When I was in college, professors would post grades by the last four digits of student social security numbers. Now that seems incredibly naive, but no one objected at the time. Using these four digits rather than names would keep your grades private from the most lazy observer but not from anyone willing to put out a little effort.
There’s a widespread belief in the US that your social security number is a deep secret, and that telling someone your social security number gives them power over you akin to a fairy telling someone his true name. On the other hand, we also believe that telling someone just the last four digits of your SSN is harmless. Both are wrong. It’s not that hard to find someone’s full SSN, and revealing the last four digits gives someone a lot of information to use in identifying you.
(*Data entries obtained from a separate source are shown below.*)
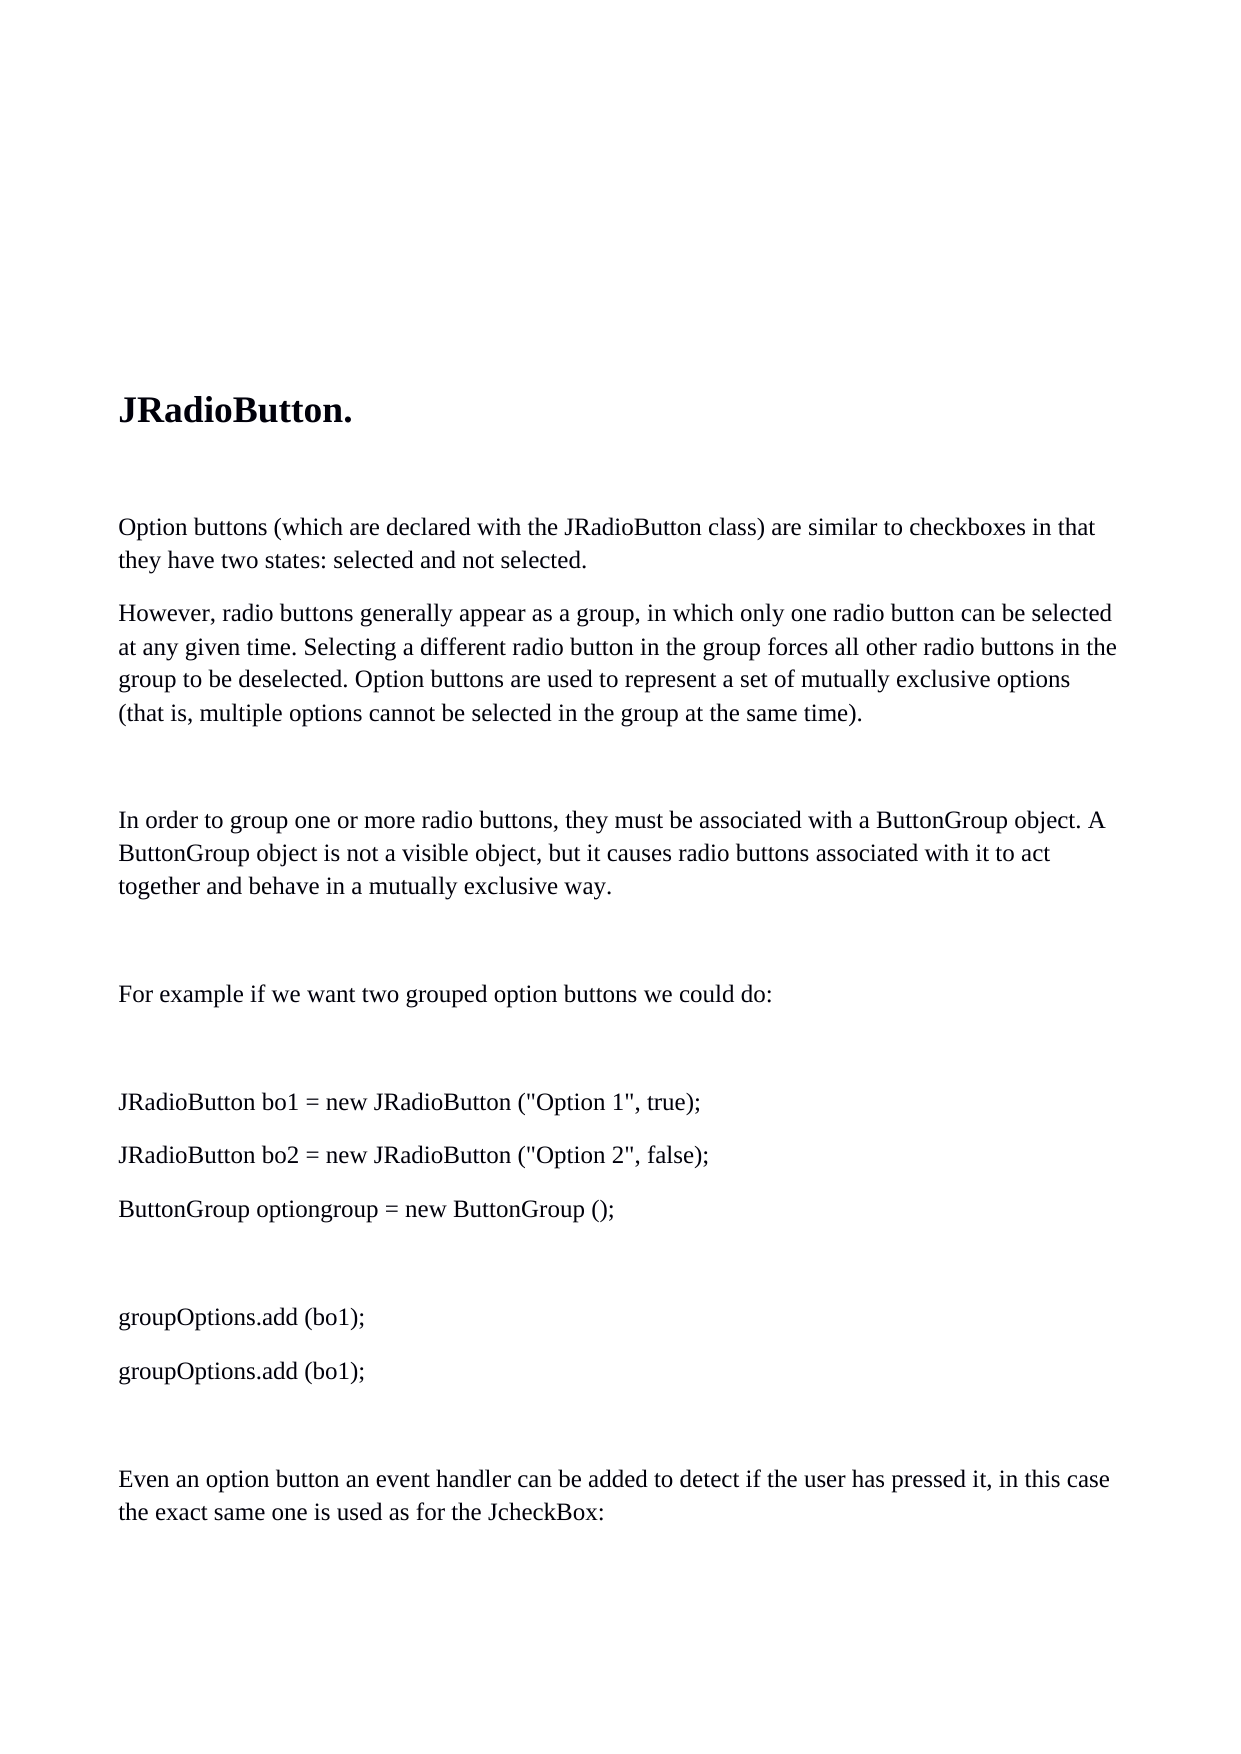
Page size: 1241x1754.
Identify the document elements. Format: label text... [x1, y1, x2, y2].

text Even an option button an event handler can be added to detect if the user has pressed it, in this case the exact same one is used as for the JcheckBox: [118, 1464, 1122, 1526]
text In order to group one or more radio buttons, they must be associated with a ButtonGroup object. A ButtonGroup object is not a visible object, but it causes radio buttons associated with it to act together and behave in a mutually exclusive way. [118, 805, 1122, 900]
text JRadioButton. [118, 387, 1122, 431]
text For example if we want two grouped option buttons we could do: [118, 979, 1122, 1008]
text ButtonGroup optiongroup = new ButtonGroup (); [118, 1194, 1122, 1223]
text However, radio buttons generally appear as a group, in which only one radio button can be selected at any given time. Selecting a different radio button in the group forces all other radio buttons in the group to be deselected. Option buttons are used to represent a set of mutually exclusive options (that is, multiple options cannot be selected in the group at the same time). [118, 598, 1122, 726]
text groupOptions.add (bo1); [118, 1356, 1122, 1385]
text JRadioButton bo2 = new JRadioButton ("Option 2", false); [118, 1141, 1122, 1169]
text groupOptions.add (bo1); [118, 1302, 1122, 1331]
text Option buttons (which are declared with the JRadioButton class) are similar to checkboxes in that they have two states: selected and not selected. [118, 512, 1122, 573]
text JRadioButton bo1 = new JRadioButton ("Option 1", true); [118, 1087, 1122, 1116]
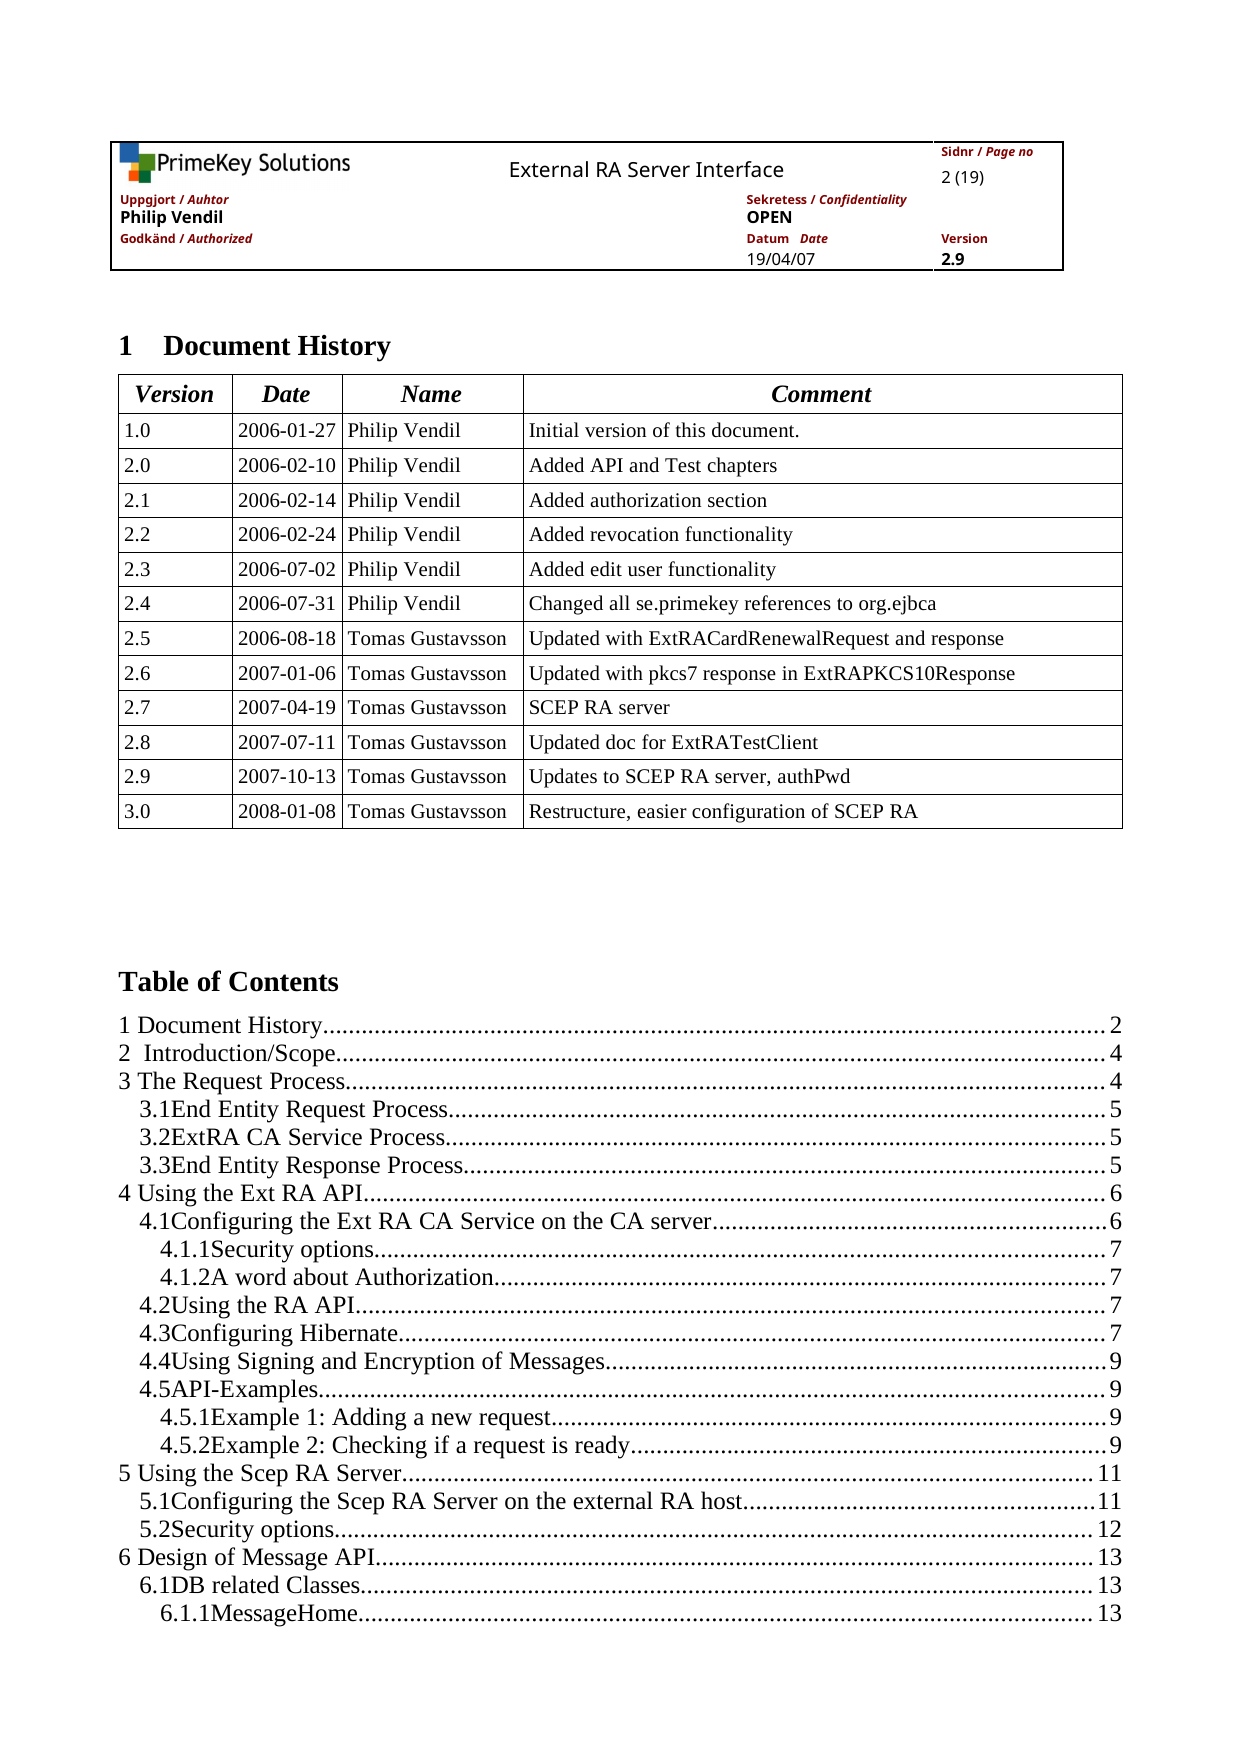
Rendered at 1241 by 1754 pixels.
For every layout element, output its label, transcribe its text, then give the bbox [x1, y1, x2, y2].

In an earlier post I looked at how easily most people could be identified by the combination of birth date, sex, and zip code. We’ll use the analytical results from that post to look at how easily someone could be identified by their birthday, state, and the last four digits of their SSN . Note that the previous post used birth date, i.e. including year, where here we only look at birth day, i.e. month and day but no year. Note also that there’s nothing special about social security numbers for our purposes. The last four digits of your phone number would provide just as much information.
If you know someone lives in Wyoming, and you know their birthday and the last four digits of their SSN, you can uniquely identify them 85% of the time, and in an addition 7% of cases you can narrow down the possibilities to just two people. In Texas, by contrast, the chances of a birthday and four-digit ID being unique are 0.03%. The chances of narrowing the possibilities to two people are larger but still only 0.1%.
Here are results for a few states. Note that even though Texas has between two and three times the population of Ohio, it’s over 100x harder to uniquely identify someone with the information discussed here.
|-----------+------------+--------+--------| | State | Population | Unique | Pairs | |-----------+------------+--------+--------| | Texas | 30,000,000 | 0.03% | 0.11% | | Ohio | 12,000,000 | 3.73% | 6.14% | | Tennessee | 6,700,000 | 15.95% | 14.64% | | Wyoming | 600,000 | 84.84% | 6.97% | |-----------+------------+--------+--------|
 In that post we made the dubious simplifying assumption that birth dates were uniformly distributed from 0 to 78 years. This assumption is not accurate, but it was good enough to prove the point that it’s easier to identify people than you might think. Here our assumptions are better founded. Birthdays are nearly uniformly distributed, though there are some slight irregularities. The last four digits of social security numbers are uniformly distributed, though the first digits are correlated with the state.